“La Regione Toscana, dopo aver svolto una serie di incontri con le associazioni dei malati di sclerosi multipla e con le Università di Firenze, Pisa e Siena ha deciso di partecipare all’attività di ricerca avviata a livello nazionale e ha deciso di affiancare anche una propria sperimentazione nei tre ospedali universitari”. Lo ha detto l’assessore alla Sanità, Daniela Scaramuccia, rispondendo a un’interrogazione del consigliere Nicola Danti (Pd), che chiedeva notizie circa “la partecipazione della Regione Toscana all’attività di ricerca finalizzata alla validazione delle pratiche chirurgiche per la cura dell’insufficienza venosa cronica cerebro-spinale quali interventi nella cura della sclerosi multipla”. L’intervento chirurgico, che consiste in un intervento di angioplastica alle arterie giugulare e spinale, è stato messo a punto dal professor Paolo Zamboni del centro malattie vascolari dell’Università di Ferrara e dal dottor Fabrizio Salvi, neurologo dell’ospedale Bellaria di Bologna.
“L’intervento chirurgico – ha ricordato l’assessore – non sostiusce al momento la terapia farmacologica che agisce a livello neurologico e i numeri dei pazienti operati è per ora non sufficiente a dirci se questa sia la soluzione per dare risposta a questa grave patologia, anche se sembrano esserci benifici in circa il 50% dei casi”. La Regione Toscana, sul cui territorio si registrano 3.000 casi di sclerosi multipla, ha perciò deciso di aderire alla ricerca avviata a livello nazionale e, contemporaneamente, ha deciso di avviare una sperimentazione a Careggi, dove saranno seguiti 300 casi, a Pisa (100 casi) e a Siena (60 casi). “E’ bene che la Regione si sia inserita nel lavoro che viene svolto a livello nazionale ed è positivo che abbia deciso di avviare una propria sperimentazione”, ha replicato Danti, che ha sottolineato la necessità di “fare rete” con altre realtà territoriali impegnate nella battaglia contro questa malattia devastante, come ad esempio l’Emilia Romagna e le Marche.

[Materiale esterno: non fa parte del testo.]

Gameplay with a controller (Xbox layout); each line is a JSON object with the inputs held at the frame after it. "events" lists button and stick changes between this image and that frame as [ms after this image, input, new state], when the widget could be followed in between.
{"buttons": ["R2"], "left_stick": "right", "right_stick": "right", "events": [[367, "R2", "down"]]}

“Le cure farmacologiche – ha detto – hanno impatti pesantissimi sui pazienti e richiedono di sostenere costi altissimi. E’ doveroso verificare cure alternative, con protocolli di rigore scientifico indiscutibile, perché è giusto, senza dare false speranze, cercare di dare risposte concrete ai malati e alle loro famiglie”. (lm)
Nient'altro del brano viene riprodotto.